A la sombra de Peter Pan

 

   Mientras mis compañeros han aprovechado el primer día de sus vacaciones de Navidad para regresar a su hogar, con su promesa de calidez después de un trimestre frío y agotador, yo he comprado un billete de tren con destino a Valencia y la intención de visitar a mi abuela en su residencia.

  La madre de mi padre tiene ochenta y dos años. Desde que se quedó viuda, a principios de siglo, se acostumbró a vivir sola en su casa de Madrid y a no depender de sus tres hijos, todos con trabajos exitosos, familia y aficiones que no la incluían en absoluto. Durante años, sus conciertos, sus reuniones para tomar el té con sus amigos y las lecturas seleccionadas por un bibliotecario fiel, compusieron su día a día. Famosa actriz en su juventud y con una cuenta bancaria que le permitía no preocuparse de llegar a fin de mes, a la vida sólo le pedía salud y amigos, y a ser posible celebrarlo siempre con un vaso de buen vino.

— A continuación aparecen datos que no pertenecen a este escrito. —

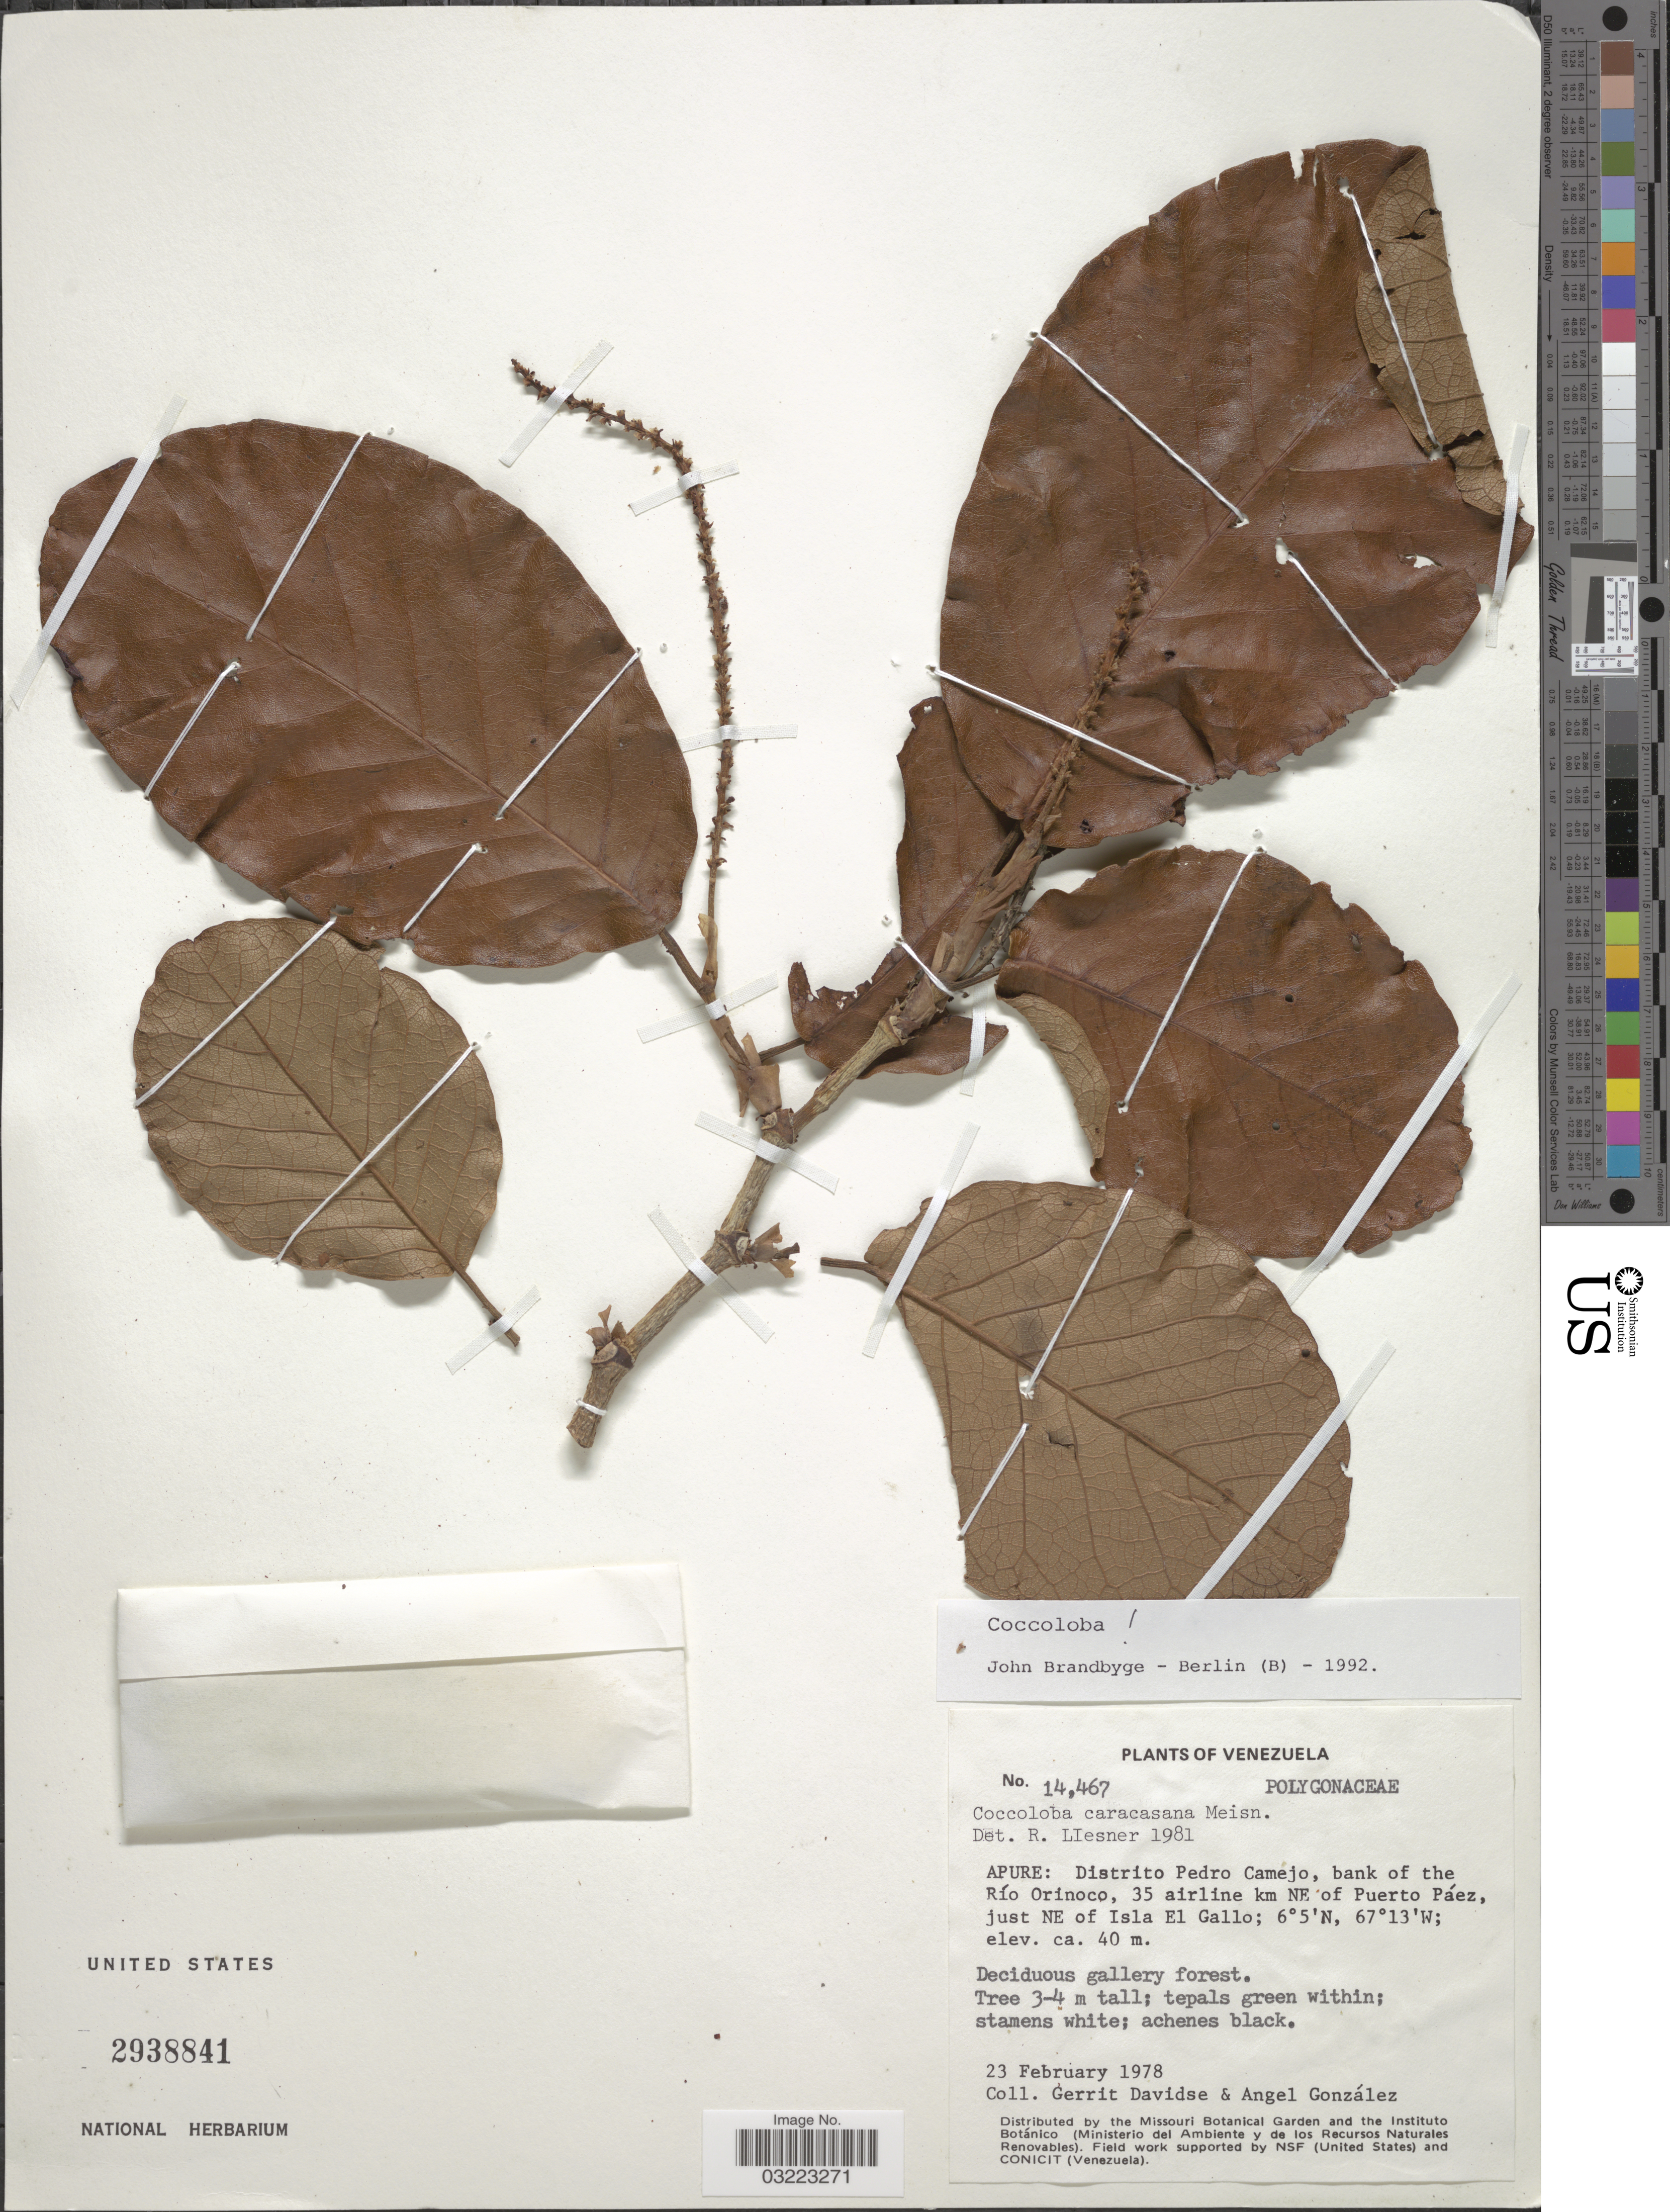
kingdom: Plantae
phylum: Tracheophyta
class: Magnoliopsida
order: Caryophyllales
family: Polygonaceae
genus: Coccoloba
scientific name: Coccoloba caracasana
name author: Meisn.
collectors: G. Davidse & A. C. González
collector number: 14467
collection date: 1978-02-23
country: Venezuela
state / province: Apure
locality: Distrito Pedro Camejo, bank of the Río Orinoco, 35 airline km NE of Puerto Páez, just NE of Isla El Gallo.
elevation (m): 40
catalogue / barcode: US 2938841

   En esta residencia de la periferia urbana mi abuela ya no parece ella. Sentada en un sillón y mirando de frente un aparato de televisión atornillado en la pared, parece camuflarse entre un montón de leña seca amontonada para ser quemada y apenas si sonríe cuando la miro de frente durante más de un minuto hasta que algo hace clic en su cabeza y se confía a darme un beso.

   —¿Cómo te encuentras? –le pregunto casi con ansiedad.

   -Bueno, en este balneario no se está mal. Tengo una habitación para mí sola y de salud me encuentro bien. Lo único que tengo hambre, mucha hambre, y no hay nadie con quien hablar de nada.

   Mi abuela nunca ha estado tan delgada. Para que no se le caigan los pantalones, se los sujeta con una rebeca atada a la cintura. Y necesita que la peluquera del centro le tiña las canas para no parecer la bruja del cuento.

   —¿Han venido a verte tus hijos últimamente?

  —¿Mis hijos? Creo que no. El mayor vive en el extranjero. Y los otros dos trabajan mucho, los negocios no van bien, y no tienen tiempo.

   Mi padre es dueño de una galería de arte y me parece que en su mundo glamuroso no cabe encargarse ni siquiera una vez al mes de su madre, a la que ingresó con la complicidad de sus hermanos en este moridero, eso sí, después de repartirse a partes iguales el patrimonio de mi abuela escudándose en que ya no estaba en condiciones mentales para gestionar su existencia: le expoliaron la casa, se apropiaron de su dinero y la abandonaron a su suerte entre personas ajenas en una comunidad lejana a la suya.

   —Abuela, ya sabes que no se puede, pero te he traído dos tabletas de chocolate con almendras, dos paquetitos de anacardos y una botellita de ese Rioja que te gusta tanto. Abre el bolso para que los escondamos. Te los puedes tomar poquito a poco en tu habitación.

   —O muchito a muchito, que estoy muerta de hambre.

   Mentiría si dijera que me preocupa que le suba el azúcar o que esta noche se duerma ebria, porque lo que de verdad me duele es que en estas fechas tan familiares ninguno de nosotros la vamos a llevar a casa. A mis padres les parece que no queda bien con sus ausencias y sus inseguridades, que las visitas necesitan una atmósfera cómoda, y que el mundo de los negocios es así de cruel y de exigente. Me la imagino bebiendo cava y sonriéndonos, contenta, y pienso que no se merece menos que nuestro afecto, que nuestro respeto.

   La visita se acaba; antes de que me dé cuenta ya la vienen a buscar para cenar. La acompaño con orgullo dejando que se sujete a mi brazo y por un rato piense que no está sola, que ha venido alguien de otro universo a recordarle por un tiempo muy breve quién es. La verdura con champiñones del comedor, tan falta de gracia, me lleva a pensar en sus pantalones demasiado grandes y en el chocolate que seguramente no sobrevivirá a la noche.

   Mi abuela me olvida prácticamente en cuanto la siento a la mesa. Una de sus acompañantes me grita que todos aseguramos que volveremos pronto, pero que no cumplimos la palabra, que sólo lo decimos para quedar bien. Pienso que es una crueldad por su parte, aunque no tan grande como la que denuncia.

   Si mi abuela supiera quién es, no permitiría que a nadie le tratasen así. Pero es una superviviente de otros tiempos y su grandeza ya no se lleva en esta sociedad de la abundancia. Ciertamente no me siento dichoso de volver a casa esta Navidad.